Die Nummer Eins

Gestern Nacht war es soweit: Roger Federer ist nach einem Dreisatzsieg über Robin Haase (4:6, 6:1, 6:1) wieder die Nummer Eins im Herrentennis – und das mit sechsunddreißig Jahren. Danach hat er sich ein Glas Moët & Chandon gegönnt, viele Interviews gegeben – und ein zweites Glas getrunken. Dass auch Literaten seine Spiele verfolgen (David Foster Wallace zum Beispiel hat darüber einen packenden Essay geschrieben), liegt an Federers Psychogestik, die extrem schwer zu deuten ist.
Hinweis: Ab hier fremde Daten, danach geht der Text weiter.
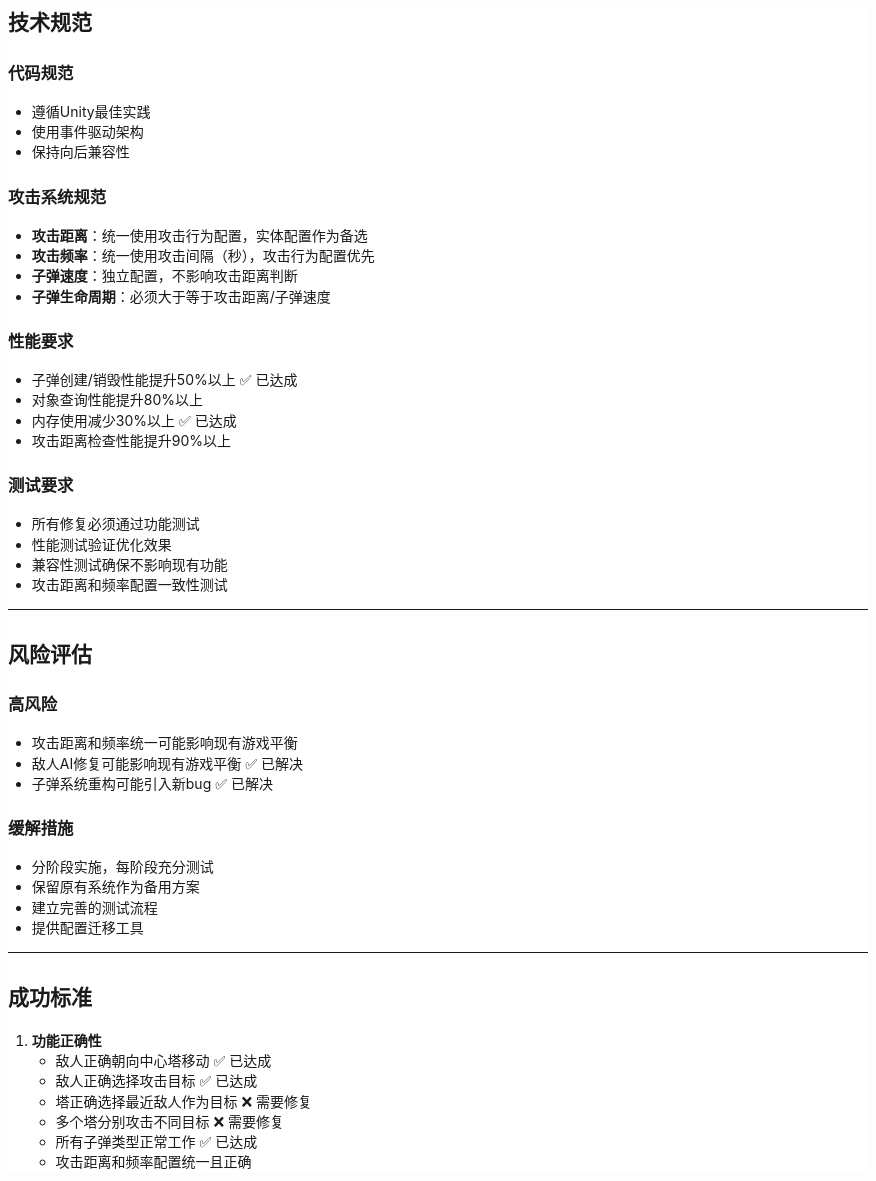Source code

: 
## 技术规范

### 代码规范
- 遵循Unity最佳实践
- 使用事件驱动架构
- 保持向后兼容性

### 攻击系统规范
- **攻击距离**：统一使用攻击行为配置，实体配置作为备选
- **攻击频率**：统一使用攻击间隔（秒），攻击行为配置优先
- **子弹速度**：独立配置，不影响攻击距离判断
- **子弹生命周期**：必须大于等于攻击距离/子弹速度

### 性能要求
- 子弹创建/销毁性能提升50%以上 ✅ 已达成
- 对象查询性能提升80%以上
- 内存使用减少30%以上 ✅ 已达成
- 攻击距离检查性能提升90%以上

### 测试要求
- 所有修复必须通过功能测试
- 性能测试验证优化效果
- 兼容性测试确保不影响现有功能
- 攻击距离和频率配置一致性测试

---

## 风险评估

### 高风险
- 攻击距离和频率统一可能影响现有游戏平衡
- 敌人AI修复可能影响现有游戏平衡 ✅ 已解决
- 子弹系统重构可能引入新bug ✅ 已解决

### 缓解措施
- 分阶段实施，每阶段充分测试
- 保留原有系统作为备用方案
- 建立完善的测试流程
- 提供配置迁移工具

---

## 成功标准

1. **功能正确性**
   - 敌人正确朝向中心塔移动 ✅ 已达成
   - 敌人正确选择攻击目标 ✅ 已达成
   - 塔正确选择最近敌人作为目标 ❌ 需要修复
   - 多个塔分别攻击不同目标 ❌ 需要修复
   - 所有子弹类型正常工作 ✅ 已达成
   - 攻击距离和频率配置统一且正确
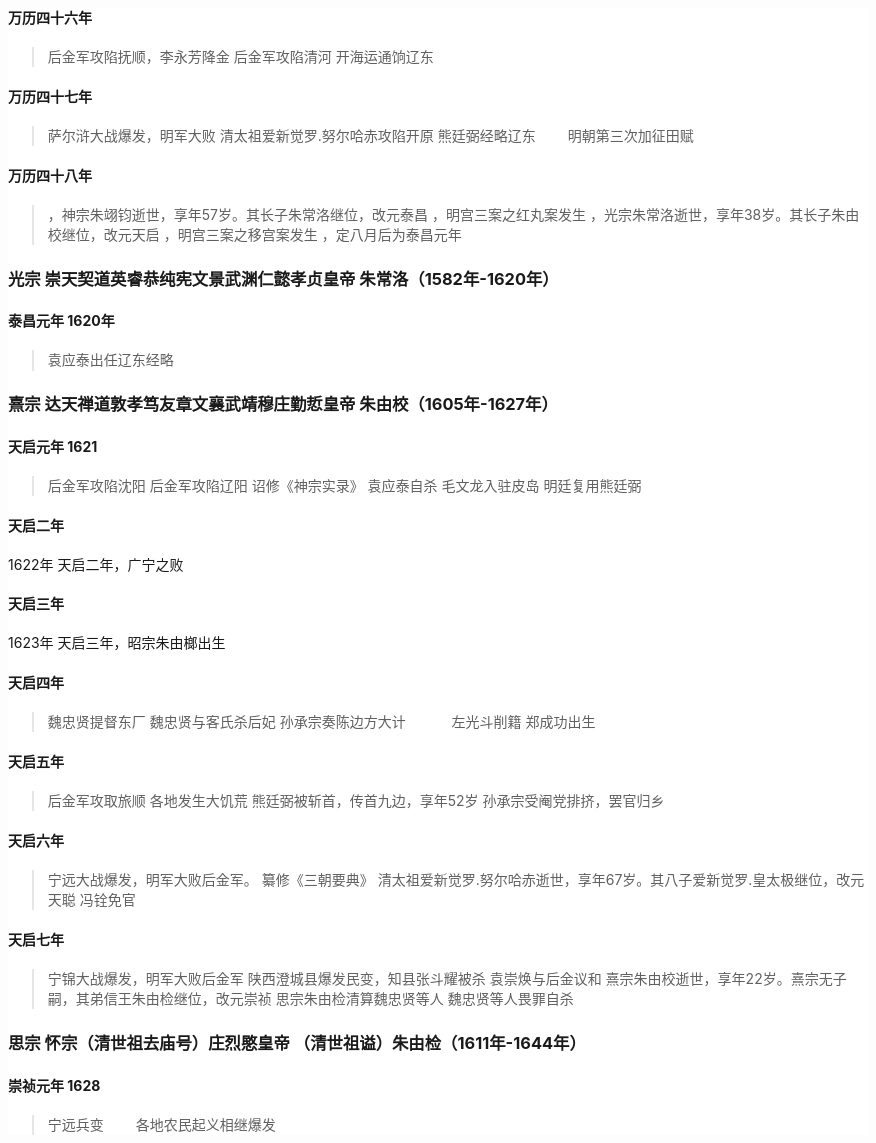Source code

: #### 万历四十六年
> 后金军攻陷抚顺，李永芳降金
> 后金军攻陷清河
> 开海运通饷辽东
#### 万历四十七年　
> 萨尔浒大战爆发，明军大败
> 清太祖爱新觉罗.努尔哈赤攻陷开原
> 熊廷弼经略辽东　　
> 明朝第三次加征田赋　　
#### 万历四十八年
> ，神宗朱翊钧逝世，享年57岁。其长子朱常洛继位，改元泰昌
> ，明宫三案之红丸案发生
> ，光宗朱常洛逝世，享年38岁。其长子朱由校继位，改元天启
> ，明宫三案之移宫案发生
> ，定八月后为泰昌元年
### 光宗 崇天契道英睿恭纯宪文景武渊仁懿孝贞皇帝 朱常洛（1582年-1620年）
#### 泰昌元年 1620年
> 袁应泰出任辽东经略　
### 熹宗 达天禅道敦孝笃友章文襄武靖穆庄勤悊皇帝 朱由校（1605年-1627年）
#### 天启元年 1621
> 后金军攻陷沈阳
> 后金军攻陷辽阳
> 诏修《神宗实录》
> 袁应泰自杀
> 毛文龙入驻皮岛
> 明廷复用熊廷弼
#### 天启二年
1622年 天启二年，广宁之败
#### 天启三年
1623年 天启三年，昭宗朱由榔出生
#### 天启四年
> 魏忠贤提督东厂
> 魏忠贤与客氏杀后妃
> 孙承宗奏陈边方大计　　　
> 左光斗削籍
> 郑成功出生
#### 天启五年
> 后金军攻取旅顺
> 各地发生大饥荒
> 熊廷弼被斩首，传首九边，享年52岁
> 孙承宗受阉党排挤，罢官归乡
#### 天启六年
> 宁远大战爆发，明军大败后金军。
> 纂修《三朝要典》
> 清太祖爱新觉罗.努尔哈赤逝世，享年67岁。其八子爱新觉罗.皇太极继位，改元天聪
> 冯铨免官　
#### 天启七年
> 宁锦大战爆发，明军大败后金军
> 陕西澄城县爆发民变，知县张斗耀被杀
> 袁崇焕与后金议和
> 熹宗朱由校逝世，享年22岁。熹宗无子嗣，其弟信王朱由检继位，改元崇祯
> 思宗朱由检清算魏忠贤等人
> 魏忠贤等人畏罪自杀
### 思宗  怀宗（清世祖去庙号）庄烈愍皇帝 （清世祖谥）朱由检（1611年-1644年）
#### 崇祯元年 1628
> 宁远兵变　　
> 各地农民起义相继爆发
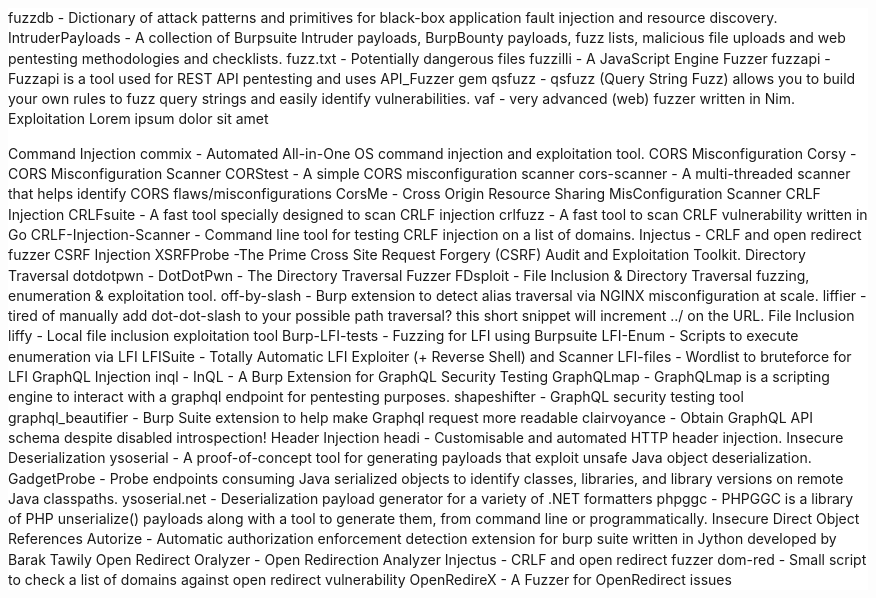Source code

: fuzzdb - Dictionary of attack patterns and primitives for black-box application fault injection and resource discovery.
IntruderPayloads - A collection of Burpsuite Intruder payloads, BurpBounty payloads, fuzz lists, malicious file uploads and web pentesting methodologies and checklists.
fuzz.txt - Potentially dangerous files
fuzzilli - A JavaScript Engine Fuzzer
fuzzapi - Fuzzapi is a tool used for REST API pentesting and uses API_Fuzzer gem
qsfuzz - qsfuzz (Query String Fuzz) allows you to build your own rules to fuzz query strings and easily identify vulnerabilities.
vaf - very advanced (web) fuzzer written in Nim.
Exploitation
Lorem ipsum dolor sit amet

Command Injection
commix - Automated All-in-One OS command injection and exploitation tool.
CORS Misconfiguration
Corsy - CORS Misconfiguration Scanner
CORStest - A simple CORS misconfiguration scanner
cors-scanner - A multi-threaded scanner that helps identify CORS flaws/misconfigurations
CorsMe - Cross Origin Resource Sharing MisConfiguration Scanner
CRLF Injection
CRLFsuite - A fast tool specially designed to scan CRLF injection
crlfuzz - A fast tool to scan CRLF vulnerability written in Go
CRLF-Injection-Scanner - Command line tool for testing CRLF injection on a list of domains.
Injectus - CRLF and open redirect fuzzer
CSRF Injection
XSRFProbe -The Prime Cross Site Request Forgery (CSRF) Audit and Exploitation Toolkit.
Directory Traversal
dotdotpwn - DotDotPwn - The Directory Traversal Fuzzer
FDsploit - File Inclusion & Directory Traversal fuzzing, enumeration & exploitation tool.
off-by-slash - Burp extension to detect alias traversal via NGINX misconfiguration at scale.
liffier - tired of manually add dot-dot-slash to your possible path traversal? this short snippet will increment ../ on the URL.
File Inclusion
liffy - Local file inclusion exploitation tool
Burp-LFI-tests - Fuzzing for LFI using Burpsuite
LFI-Enum - Scripts to execute enumeration via LFI
LFISuite - Totally Automatic LFI Exploiter (+ Reverse Shell) and Scanner
LFI-files - Wordlist to bruteforce for LFI
GraphQL Injection
inql - InQL - A Burp Extension for GraphQL Security Testing
GraphQLmap - GraphQLmap is a scripting engine to interact with a graphql endpoint for pentesting purposes.
shapeshifter - GraphQL security testing tool
graphql_beautifier - Burp Suite extension to help make Graphql request more readable
clairvoyance - Obtain GraphQL API schema despite disabled introspection!
Header Injection
headi - Customisable and automated HTTP header injection.
Insecure Deserialization
ysoserial - A proof-of-concept tool for generating payloads that exploit unsafe Java object deserialization.
GadgetProbe - Probe endpoints consuming Java serialized objects to identify classes, libraries, and library versions on remote Java classpaths.
ysoserial.net - Deserialization payload generator for a variety of .NET formatters
phpggc - PHPGGC is a library of PHP unserialize() payloads along with a tool to generate them, from command line or programmatically.
Insecure Direct Object References
Autorize - Automatic authorization enforcement detection extension for burp suite written in Jython developed by Barak Tawily
Open Redirect
Oralyzer - Open Redirection Analyzer
Injectus - CRLF and open redirect fuzzer
dom-red - Small script to check a list of domains against open redirect vulnerability
OpenRedireX - A Fuzzer for OpenRedirect issues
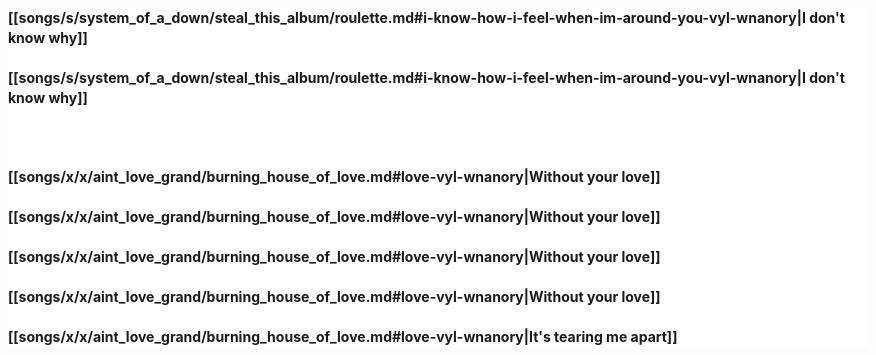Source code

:#### [[songs/s/system_of_a_down/steal_this_album/roulette.md#i-know-how-i-feel-when-im-around-you-vyl-wnanory|I don't know why]]
#### [[songs/s/system_of_a_down/steal_this_album/roulette.md#i-know-how-i-feel-when-im-around-you-vyl-wnanory|I don't know why]]
&nbsp;
#### [[songs/x/x/aint_love_grand/burning_house_of_love.md#love-vyl-wnanory|Without your love]]
#### [[songs/x/x/aint_love_grand/burning_house_of_love.md#love-vyl-wnanory|Without your love]]
#### [[songs/x/x/aint_love_grand/burning_house_of_love.md#love-vyl-wnanory|Without your love]]
#### [[songs/x/x/aint_love_grand/burning_house_of_love.md#love-vyl-wnanory|Without your love]]
#### [[songs/x/x/aint_love_grand/burning_house_of_love.md#love-vyl-wnanory|It's tearing me apart]]
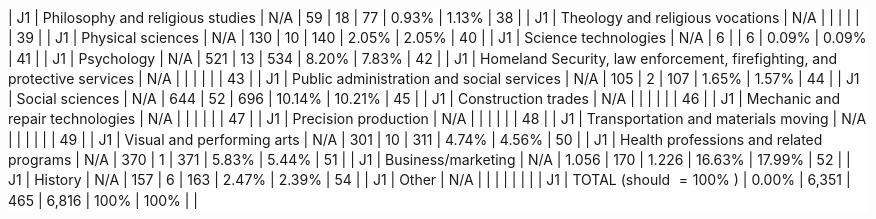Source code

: | J1 | Philosophy and religious studies | N/A | 59 | 18 | 77 | $0.93 \%$ | $1.13 \%$ | 38 |
| J1 | Theology and religious vocations | N/A |  |  |  |  |  | 39 |
| J1 | Physical sciences | N/A | 130 | 10 | 140 | $2.05 \%$ | $2.05 \%$ | 40 |
| J1 | Science technologies | N/A | 6 |  | 6 | $0.09 \%$ | $0.09 \%$ | 41 |
| J1 | Psychology | N/A | 521 | 13 | 534 | $8.20 \%$ | $7.83 \%$ | 42 |
| J1 | Homeland Security, law enforcement, firefighting, and protective services | N/A |  |  |  |  |  | 43 |
| J1 | Public administration and social services | N/A | 105 | 2 | 107 | $1.65 \%$ | $1.57 \%$ | 44 |
| J1 | Social sciences | N/A | 644 | 52 | 696 | $10.14 \%$ | $10.21 \%$ | 45 |
| J1 | Construction trades | N/A |  |  |  |  |  | 46 |
| J1 | Mechanic and repair technologies | N/A |  |  |  |  |  | 47 |
| J1 | Precision production | N/A |  |  |  |  |  | 48 |
| J1 | Transportation and materials moving | N/A |  |  |  |  |  | 49 |
| J1 | Visual and performing arts | N/A | 301 | 10 | 311 | $4.74 \%$ | $4.56 \%$ | 50 |
| J1 | Health professions and related programs | N/A | 370 | 1 | 371 | $5.83 \%$ | $5.44 \%$ | 51 |
| J1 | Business/marketing | N/A | 1.056 | 170 | 1.226 | $16.63 \%$ | $17.99 \%$ | 52 |
| J1 | History | N/A | 157 | 6 | 163 | $2.47 \%$ | $2.39 \%$ | 54 |
| J1 | Other | N/A |  |  |  |  |  |  |
| J1 | TOTAL (should $=100 \%$ ) | $0.00 \%$ | 6,351 | 465 | 6,816 | $100 \%$ | $100 \%$ |  |
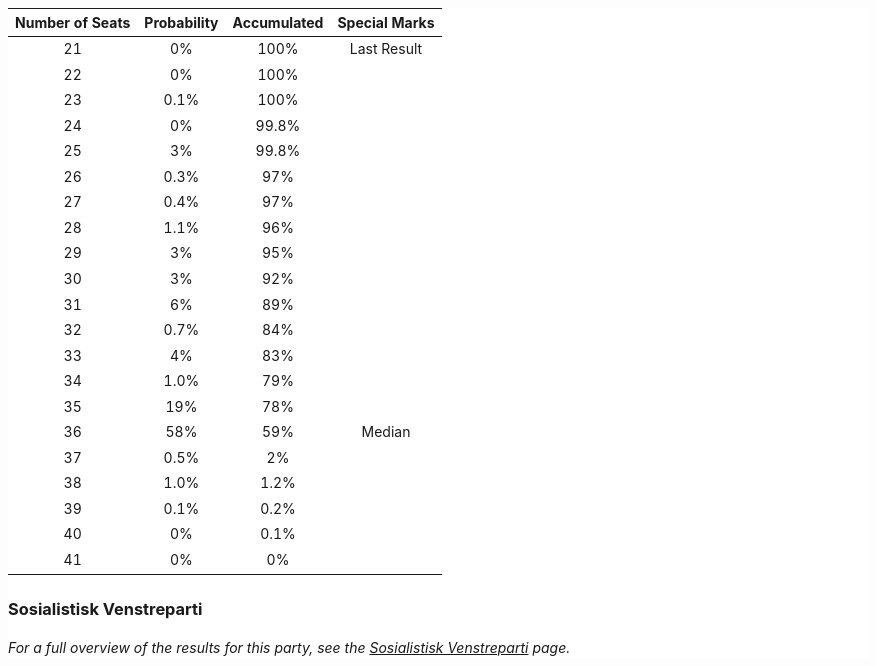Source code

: | Number of Seats | Probability | Accumulated | Special Marks |
|:---------------:|:-----------:|:-----------:|:-------------:|
| 21 | 0% | 100% | Last Result |
| 22 | 0% | 100% |  |
| 23 | 0.1% | 100% |  |
| 24 | 0% | 99.8% |  |
| 25 | 3% | 99.8% |  |
| 26 | 0.3% | 97% |  |
| 27 | 0.4% | 97% |  |
| 28 | 1.1% | 96% |  |
| 29 | 3% | 95% |  |
| 30 | 3% | 92% |  |
| 31 | 6% | 89% |  |
| 32 | 0.7% | 84% |  |
| 33 | 4% | 83% |  |
| 34 | 1.0% | 79% |  |
| 35 | 19% | 78% |  |
| 36 | 58% | 59% | Median |
| 37 | 0.5% | 2% |  |
| 38 | 1.0% | 1.2% |  |
| 39 | 0.1% | 0.2% |  |
| 40 | 0% | 0.1% |  |
| 41 | 0% | 0% |  |

### Sosialistisk Venstreparti

*For a full overview of the results for this party, see the [Sosialistisk Venstreparti](party-sosialistiskvenstreparti.html) page.*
Was geht in ihm vor? Und woran erkennt man, was gerade in ihm vorgeht? Federer wird nie laut, er spricht nicht mit sich, dem Gegenüber oder dem Publikum, sondern bleibt fast immer verschlossen. Eine so gnadenlose Verschlossenheit macht den Eindruck sich verstärkender Konzentration, die auch Raum und Zeit einbezieht. Federer schaut nicht nur, sondern fixiert: Als erstes den Gegner, dann den Ball, dann den Punkt, wo der Ball auftrifft. Ist ein Spiel zu Ende, sieht man ihm an, wie die Analyse die letzten Punkte durchgeht. Sie schwingt vom kurzen Moment zu den vielen Momenten, denn Federer hat ein Empfinden für die vergehende Zeit und was er tun muss, sie zu verlangsamen oder zu beschleunigen. Seine Schlussfolgerungen lässt das nächste Aufschlagspiel ahnen. So gesehen, ist er eine geheimnisvolle Gestalt. Ihr Geheimnis vertieft sich noch dadurch, dass er im realen Leben oft wie die Gutmütigkeit selbst oder wie ein grüner Junge erscheint, den drei Gläser Champagner bereits umwerfen könnten.